• EXERCISE DETAILS
Scan the entries for the word "Soldermask". Every line that has it should be copied.

··· RECORDS ···

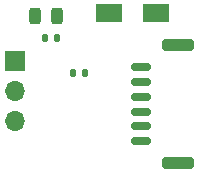
<source format=gbr>
%TF.GenerationSoftware,KiCad,Pcbnew,7.0.2*%
%TF.CreationDate,2023-07-22T23:42:46-04:00*%
%TF.ProjectId,encoder_go_v1_rev1,656e636f-6465-4725-9f67-6f5f76315f72,rev?*%
%TF.SameCoordinates,Original*%
%TF.FileFunction,Soldermask,Top*%
%TF.FilePolarity,Negative*%
%FSLAX46Y46*%
G04 Gerber Fmt 4.6, Leading zero omitted, Abs format (unit mm)*
G04 Created by KiCad (PCBNEW 7.0.2) date 2023-07-22 23:42:46*
%MOMM*%
%LPD*%
G01*
G04 APERTURE LIST*
G04 Aperture macros list*
%AMRoundRect*
0 Rectangle with rounded corners*
0 $1 Rounding radius*
0 $2 $3 $4 $5 $6 $7 $8 $9 X,Y pos of 4 corners*
0 Add a 4 corners polygon primitive as box body*
4,1,4,$2,$3,$4,$5,$6,$7,$8,$9,$2,$3,0*
0 Add four circle primitives for the rounded corners*
1,1,$1+$1,$2,$3*
1,1,$1+$1,$4,$5*
1,1,$1+$1,$6,$7*
1,1,$1+$1,$8,$9*
0 Add four rect primitives between the rounded corners*
20,1,$1+$1,$2,$3,$4,$5,0*
20,1,$1+$1,$4,$5,$6,$7,0*
20,1,$1+$1,$6,$7,$8,$9,0*
20,1,$1+$1,$8,$9,$2,$3,0*%
G04 Aperture macros list end*
%ADD10RoundRect,0.135000X-0.135000X-0.185000X0.135000X-0.185000X0.135000X0.185000X-0.135000X0.185000X0*%
%ADD11RoundRect,0.243750X0.243750X0.456250X-0.243750X0.456250X-0.243750X-0.456250X0.243750X-0.456250X0*%
%ADD12RoundRect,0.140000X-0.140000X-0.170000X0.140000X-0.170000X0.140000X0.170000X-0.140000X0.170000X0*%
%ADD13R,2.200000X1.550000*%
%ADD14RoundRect,0.150000X0.700000X-0.150000X0.700000X0.150000X-0.700000X0.150000X-0.700000X-0.150000X0*%
%ADD15RoundRect,0.250000X1.100000X-0.250000X1.100000X0.250000X-1.100000X0.250000X-1.100000X-0.250000X0*%
%ADD16R,1.700000X1.700000*%
%ADD17O,1.700000X1.700000*%
G04 APERTURE END LIST*
D10*
%TO.C,R1*%
X147090318Y-94607832D03*
X148110318Y-94607832D03*
%TD*%
D11*
%TO.C,D1*%
X148060501Y-92740999D03*
X146185501Y-92740999D03*
%TD*%
D12*
%TO.C,C1*%
X149451000Y-97541998D03*
X150411000Y-97541998D03*
%TD*%
D13*
%TO.C,D2*%
X152445000Y-92486999D03*
X156445000Y-92486999D03*
%TD*%
D14*
%TO.C,J1*%
X155154999Y-103326999D03*
X155154999Y-102076999D03*
X155154999Y-100826999D03*
X155154999Y-99576999D03*
X155154999Y-98326999D03*
X155154999Y-97076999D03*
D15*
X158354999Y-105176999D03*
X158354999Y-95226999D03*
%TD*%
D16*
%TO.C,J2*%
X144503000Y-96531999D03*
D17*
X144503000Y-99071999D03*
X144503000Y-101611999D03*
%TD*%
M02*

</source>
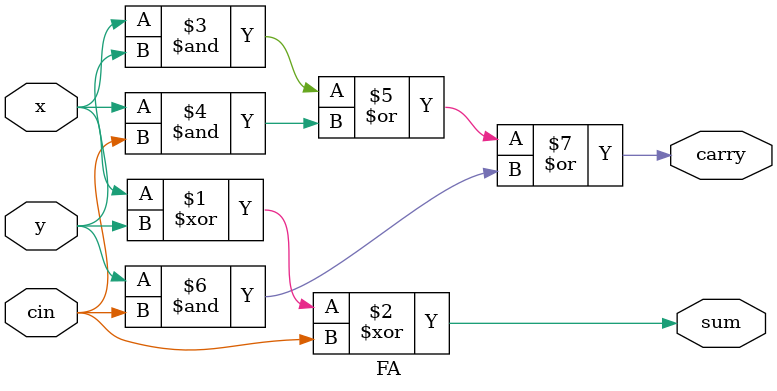
<source format=v>
module wallace(input [3:0] x, input [3:0] y, output [7:0] result);

    wire sum11, sum12, sum13, sum14, sum15, sum22, sum23, sum24, sum25, sum26, sum32, sum33, sum34, sum35, sum36, sum37;
    wire carry11, carry12, carry13, carry14, carry15, carry22, carry23, carry24, carry25, carry26, carry32, carry33, carry34, carry35, carry36, carry37;
    wire [6:0] prod0, prod1, prod2, prod3;

    assign  prod3 = x & {4{y[3]}};
    assign  prod2 = x & {4{y[2]}};
    assign  prod1 = x & {4{y[1]}};
    assign  prod0 = x & {4{y[0]}};
    assign result[0] = prod0[0];
    assign result[1] = sum11;
    assign result[2] = sum22;
    assign result[3] = sum32;
    assign result[4] = sum34;
    assign result[5] = sum35;
    assign result[6] = sum36;
    assign result[7] = sum37;

    FA ha11 (prod0[1], prod1[0], 1'b0 ,  sum11, carry11);
    FA fa12 (prod0[2], prod1[1], prod2[0], sum12, carry12);
    FA fa13 (prod0[3], prod1[2], prod2[1], sum13, carry13);
    FA fa14 (prod1[3], prod2[2], prod3[1], sum14, carry14);
    HA ha15 (prod2[3], prod3[2], sum15, carry15);
    FA ha22 (1'b0, carry11, sum12, sum22, carry22);
    FA fa23 (prod3[0], carry12, sum13, sum23, carry23);
    FA fa24 (carry13, carry32, sum14, sum24, carry24);
    FA fa25 (carry14, carry24, sum15, sum25, carry25);
    FA fa26 (carry15, carry25, prod3[3], sum26, carry26);
    HA ha32(carry22, sum23, sum32, carry32);
    HA ha34(carry23, sum24, sum34, carry34);
    HA ha35(carry34, sum25, sum35, carry35);
    HA ha36(carry35, sum26, sum36, carry36);
    HA ha37(carry36, carry26, sum37, carry37);
endmodule

module HA(input x,  input y,  output sum,  output carry);
    assign sum = x ^ y;
    assign carry = x & y;
endmodule

module FA(input x,  input y,  input cin,  output sum,  output carry);
    assign sum = x ^ y ^ cin;
    assign carry = (x & y) | (x & cin) | (y & cin);
endmodule

</source>
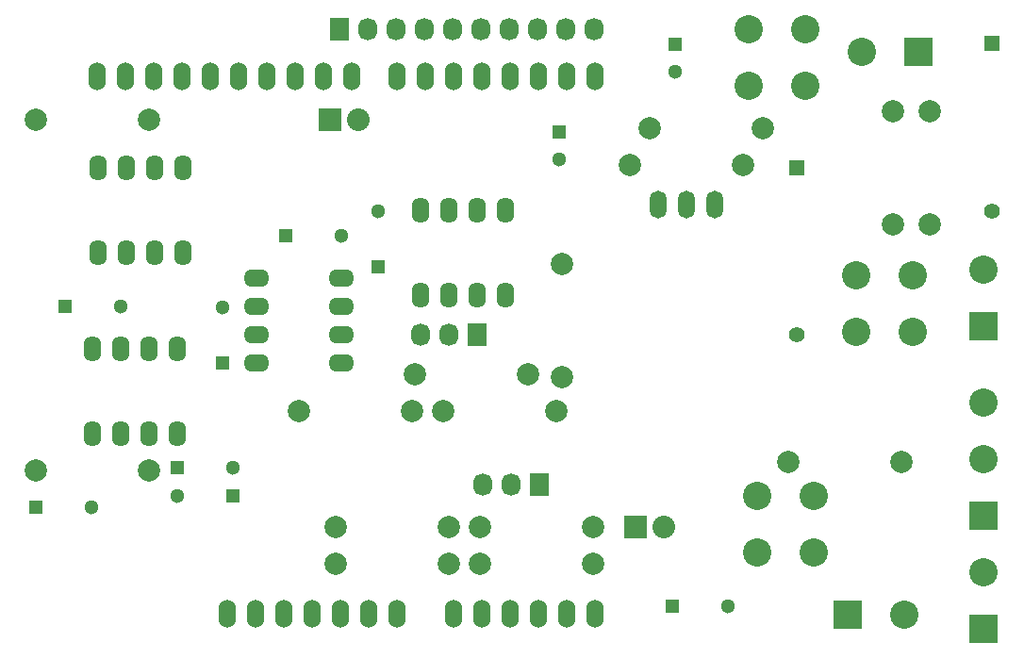
<source format=gts>
G04 #@! TF.FileFunction,Soldermask,Top*
%FSLAX46Y46*%
G04 Gerber Fmt 4.6, Leading zero omitted, Abs format (unit mm)*
G04 Created by KiCad (PCBNEW 4.0.2+dfsg1-stable) date lun. 01 août 2016 20:38:27 CEST*
%MOMM*%
G01*
G04 APERTURE LIST*
%ADD10C,0.100000*%
%ADD11O,1.524000X2.540000*%
%ADD12C,2.540000*%
%ADD13R,2.540000X2.540000*%
%ADD14C,1.998980*%
%ADD15R,1.300000X1.300000*%
%ADD16C,1.300000*%
%ADD17R,1.727200X2.032000*%
%ADD18O,1.727200X2.032000*%
%ADD19O,2.300000X1.600000*%
%ADD20O,1.600000X2.300000*%
%ADD21O,1.501140X2.499360*%
%ADD22R,1.400000X1.400000*%
%ADD23C,1.400000*%
%ADD24R,2.032000X2.032000*%
%ADD25O,2.032000X2.032000*%
G04 APERTURE END LIST*
D10*
D11*
X212001100Y-102463600D03*
X209461100Y-102463600D03*
X206921100Y-102463600D03*
X199301100Y-102463600D03*
X201841100Y-102463600D03*
X204381100Y-102463600D03*
X194221100Y-102463600D03*
X191681100Y-102463600D03*
X189141100Y-102463600D03*
X184061100Y-102463600D03*
X181521100Y-102463600D03*
X212001100Y-54203600D03*
X209461100Y-54203600D03*
X206921100Y-54203600D03*
X204381100Y-54203600D03*
X201841100Y-54203600D03*
X199301100Y-54203600D03*
X196761100Y-54203600D03*
X194221100Y-54203600D03*
X190157100Y-54203600D03*
X187617100Y-54203600D03*
X185077100Y-54203600D03*
X182537100Y-54203600D03*
X179997100Y-54203600D03*
X177457100Y-54203600D03*
X174917100Y-54203600D03*
X172377100Y-54203600D03*
X186601100Y-102463600D03*
X169837100Y-54203600D03*
X167297100Y-54203600D03*
X178981100Y-102463600D03*
D12*
X226568000Y-91948000D03*
X226568000Y-97028000D03*
X231648000Y-97028000D03*
X231648000Y-91948000D03*
X240554919Y-77199081D03*
X240554919Y-72119081D03*
X235474919Y-72119081D03*
X235474919Y-77199081D03*
X230886000Y-55118000D03*
X230886000Y-50038000D03*
X225806000Y-50038000D03*
X225806000Y-55118000D03*
D13*
X234696000Y-102616000D03*
D12*
X239776000Y-102616000D03*
D14*
X188722000Y-94742000D03*
X198882000Y-94742000D03*
D15*
X178562000Y-80010000D03*
D16*
X178562000Y-75010000D03*
D13*
X246888000Y-93726000D03*
D12*
X246888000Y-88646000D03*
X246888000Y-83566000D03*
D15*
X218948000Y-101854000D03*
D16*
X223948000Y-101854000D03*
D15*
X179498000Y-91948000D03*
D16*
X174498000Y-91948000D03*
D15*
X161798000Y-92964000D03*
D16*
X166798000Y-92964000D03*
X219202000Y-53848000D03*
D15*
X219202000Y-51348000D03*
D16*
X208788000Y-61722000D03*
D15*
X208788000Y-59222000D03*
X174498000Y-89408000D03*
D16*
X179498000Y-89408000D03*
D15*
X164418000Y-74930000D03*
D16*
X169418000Y-74930000D03*
D15*
X192532000Y-71374000D03*
D16*
X192532000Y-66374000D03*
D15*
X184230000Y-68580000D03*
D16*
X189230000Y-68580000D03*
D17*
X201422000Y-77470000D03*
D18*
X198882000Y-77470000D03*
X196342000Y-77470000D03*
D17*
X207010000Y-90932000D03*
D18*
X204470000Y-90932000D03*
X201930000Y-90932000D03*
D13*
X246888000Y-103886000D03*
D12*
X246888000Y-98806000D03*
D13*
X246888000Y-76708000D03*
D12*
X246888000Y-71628000D03*
D13*
X241046000Y-52070000D03*
D12*
X235966000Y-52070000D03*
D14*
X201676000Y-98044000D03*
X211836000Y-98044000D03*
X188722000Y-98044000D03*
X198882000Y-98044000D03*
X201676000Y-94742000D03*
X211836000Y-94742000D03*
X161798000Y-89662000D03*
X171958000Y-89662000D03*
X171958000Y-58166000D03*
X161798000Y-58166000D03*
X238760000Y-67564000D03*
X238760000Y-57404000D03*
X242062000Y-67564000D03*
X242062000Y-57404000D03*
X239522000Y-88900000D03*
X229362000Y-88900000D03*
X209042000Y-71120000D03*
X209042000Y-81280000D03*
X195834000Y-81026000D03*
X205994000Y-81026000D03*
X208534000Y-84328000D03*
X198374000Y-84328000D03*
X185420000Y-84328000D03*
X195580000Y-84328000D03*
X216916000Y-58928000D03*
X227076000Y-58928000D03*
X225298000Y-62230000D03*
X215138000Y-62230000D03*
D19*
X181610000Y-72390000D03*
X181610000Y-74930000D03*
X181610000Y-77470000D03*
X181610000Y-80010000D03*
X189230000Y-80010000D03*
X189230000Y-77470000D03*
X189230000Y-74930000D03*
X189230000Y-72390000D03*
D20*
X166878000Y-86360000D03*
X169418000Y-86360000D03*
X171958000Y-86360000D03*
X174498000Y-86360000D03*
X174498000Y-78740000D03*
X171958000Y-78740000D03*
X169418000Y-78740000D03*
X166878000Y-78740000D03*
X167386000Y-70104000D03*
X169926000Y-70104000D03*
X172466000Y-70104000D03*
X175006000Y-70104000D03*
X175006000Y-62484000D03*
X172466000Y-62484000D03*
X169926000Y-62484000D03*
X167386000Y-62484000D03*
D21*
X220218000Y-65786000D03*
X222758000Y-65786000D03*
X217678000Y-65786000D03*
D20*
X196342000Y-73914000D03*
X198882000Y-73914000D03*
X201422000Y-73914000D03*
X203962000Y-73914000D03*
X203962000Y-66294000D03*
X201422000Y-66294000D03*
X198882000Y-66294000D03*
X196342000Y-66294000D03*
D17*
X189103000Y-50038000D03*
D18*
X191643000Y-50038000D03*
X194183000Y-50038000D03*
X196723000Y-50038000D03*
X199263000Y-50038000D03*
X201803000Y-50038000D03*
X204343000Y-50038000D03*
X206883000Y-50038000D03*
X209423000Y-50038000D03*
X211963000Y-50038000D03*
D22*
X230124000Y-62470000D03*
D23*
X230124000Y-77470000D03*
D22*
X247650000Y-51308000D03*
D23*
X247650000Y-66308000D03*
D24*
X215646000Y-94742000D03*
D25*
X218186000Y-94742000D03*
D24*
X188214000Y-58166000D03*
D25*
X190754000Y-58166000D03*
M02*

</source>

···

• ANSWER TO THIS PROBLEM
%TF.FileFunction,Soldermask,Top*%
G04 #@! TF.FileFunction,Soldermask,Top*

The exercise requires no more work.